Klik… lelaki itu menekan sebuah remote, pintu pun terbuka. Dari dalam apartement muncul seorang wanita paroh baya, walaupun sudah berumur, namun guratan kecantikannya masih terlihat jelas.
“Selamat datang, Nyonya.” Sapa wanita itu.
“Saya Lastri, asisten rumah tangga tuan Roland.” Katanya memperkenalkan diri. Khanza hanya mengangguk ramah.
“Jay, antarkan tas nyonya ke kamar utama.” Ujar Lastri, lelaki yang bernama Jay menuruti perintah Lastri.
Khanza memindai seluruh ruangan apartement, apartement yang tidak luas, hanya terdapat lima kamar, dan dia ditempatkan di kamar utama, itu artinya dia merupakan ratu di apartement ini
Apakah setelah ini kehidupannya akan berubah, entahlah, Khanza tak berani berharap banyak, paling tidak di sini dia di temani bibik Lastri, tidak sendirian seperti di villa, jika dia harus terkurung, dia masih punya teman bicara.
“Jika nyonya butuh sesuatu, tekan saja tombol itu, saya akan segera datang.” Ujar Lastri menunjuk tombol berwarna hitam di balik pintu, kemudian dia berlalu meninggalkan Khanza.
Sepeninggalan Lastri, Khanza beranjak menuju tempat tidur, dia menaikkan tubuhnya, lalu melunjurkan kakinya, tampa sengaja dia menatap ke dinding, di sana tergantung sebuah foto pernikahannya dengan berbingkai hati, Khanza menatap bingkai itu berulang, ada rasa tak percaya, jika Roland memajang foto pernikahannya di situ, perlahan dia bangkit dan beranjak, dengan kedua tangan diturunkannya bingkai foto itu, lalu mendekap ke dada dengan kedua tangannya.

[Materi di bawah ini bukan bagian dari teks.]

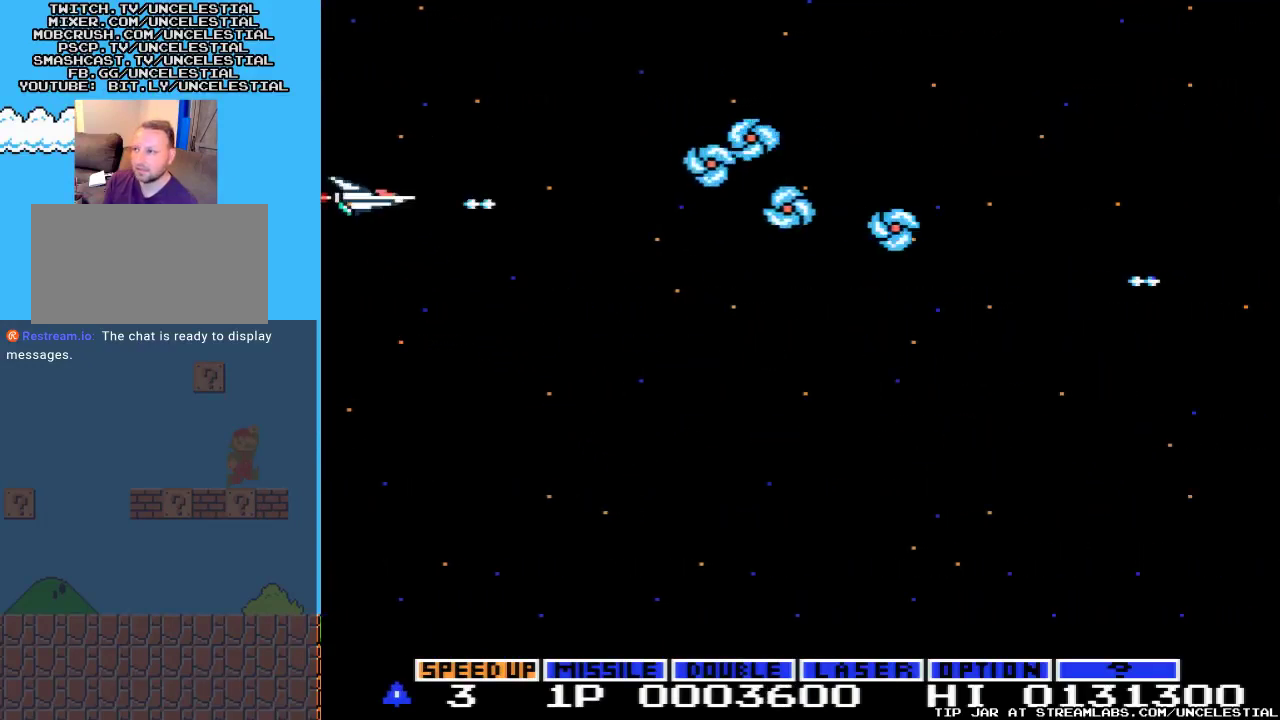
{"buttons": ["A", "DPAD_RIGHT"], "events": [[400, "DPAD_DOWN", "up"]]}
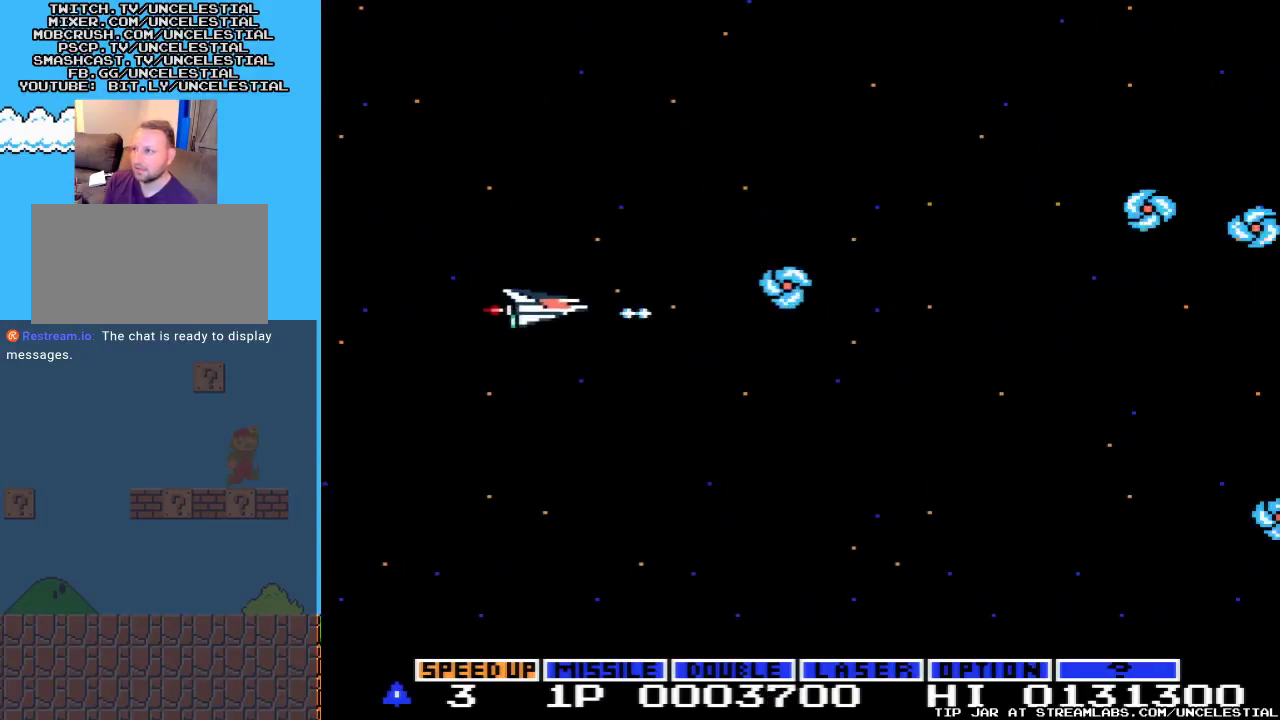
{"buttons": ["A"], "events": [[367, "DPAD_RIGHT", "up"]]}
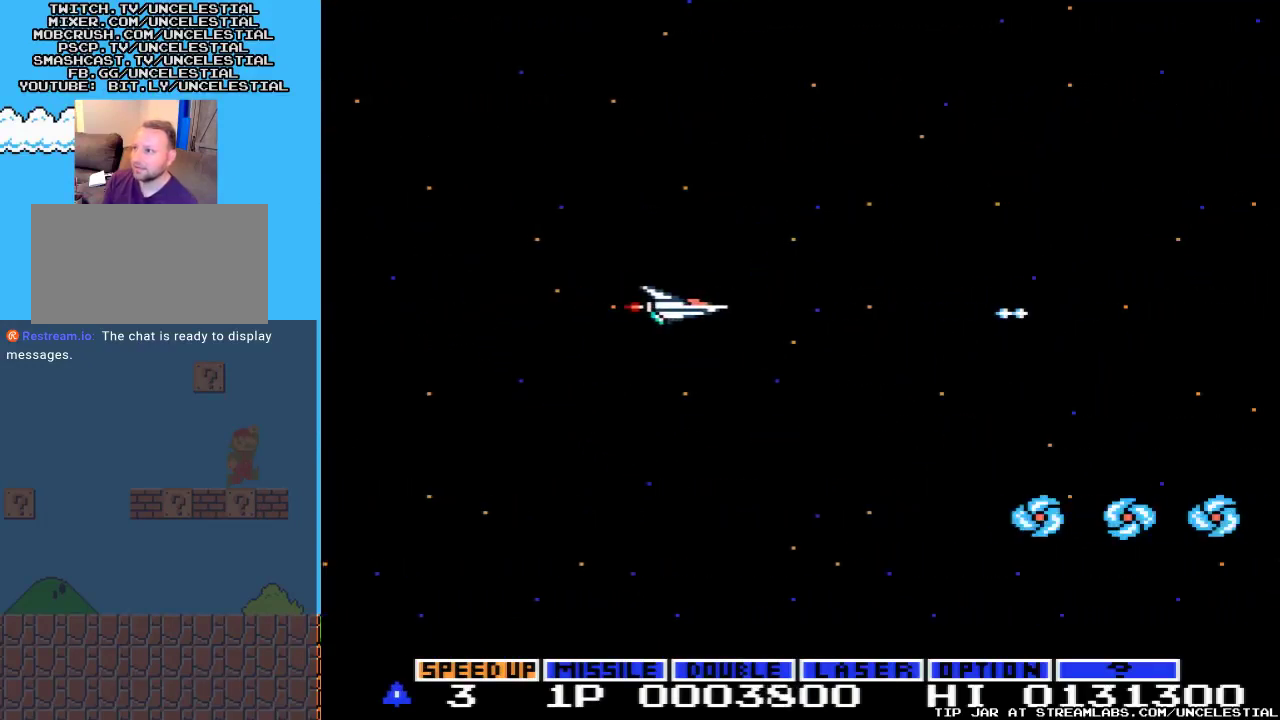
{"buttons": ["A"], "events": [[67, "DPAD_DOWN", "down"], [133, "DPAD_LEFT", "down"], [433, "DPAD_LEFT", "up"], [500, "DPAD_DOWN", "up"]]}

Terhenyuh perasaan Khanza, dia menatapi wajah lelaki yang tersenyum manis di sampingnya, lelaki yang teramat dicinta itu, begitu terlihat tampan dengan barisan gigi putih bersih dan lesung pipi yang bertengger indah. Khanza meraba wajah Roland dengan jari lentiknya, dua bulir Kristal tiba-tiba meluncur tanpa dipinta, jatuh tepat mengenai wajah Roland di foto itu.

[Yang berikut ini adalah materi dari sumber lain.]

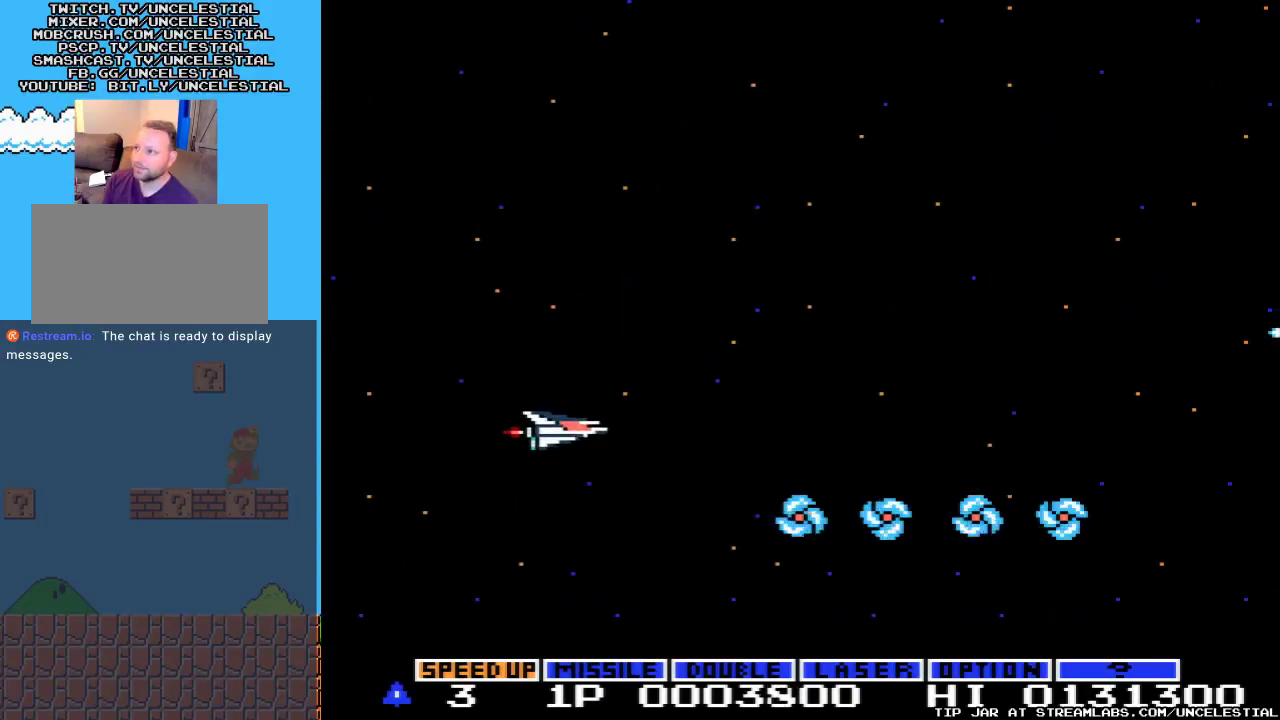
{"buttons": ["A"], "events": [[133, "DPAD_DOWN", "down"], [267, "DPAD_DOWN", "up"]]}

“Andai saja peristiwa laknat itu tidak menimpaku, pasti senyuman Roland akan tetap semanis ini untukku.” Gumam Khanza, dia mengangkat bingkai foto itu, kemudian mengecup wajah Roland.
Perlahan Khanza meletakkan kembali bingkai foto itu ke tempat asalnya, sekali lagi ditatapnya, sebelum dia kembali ke tempat tidur, lalu merebahkan tubuh lelahnya dan dia pun tertidur.
******
“Besok, mami dan Zila akan sampai.” Ucap Roland, dia menemui Khanza pada hari ke lima Khanza berada di apartement.
“Mami dan Zila mau ke sini?” Tanya Khanza, mata berbinar senang.
“Ingat! Selama mereka ada di sini, bersikap sewajarnya dan jangan pernah tunjukkan pada meraka, kalau kita ada masalah.” Ujar Roland lagi. Hanya dijawab anggukan oleh Khanza.
“Besok jam sembilan siap-siap, kita akan ke bandara menjemput mereka.” Kata Roland lagi. Kemudian dia ke luar dan berlalu entah pergi ke mana.
Khanza hanya memandangi kepergian Roland, tanpa mampu mencegahnya, Roland sama sekali tidak mengingikannya lagi, berbicara pun dia tidak pernah mau menatap Khanza. Andai dia berada diposisi Roland, mungkin dia akan melakukan hal yang sama. Siapa yang bisa terima pas di malam pengantin, wanitanya malam menyerahkan kehormatannya pada lelaki lain.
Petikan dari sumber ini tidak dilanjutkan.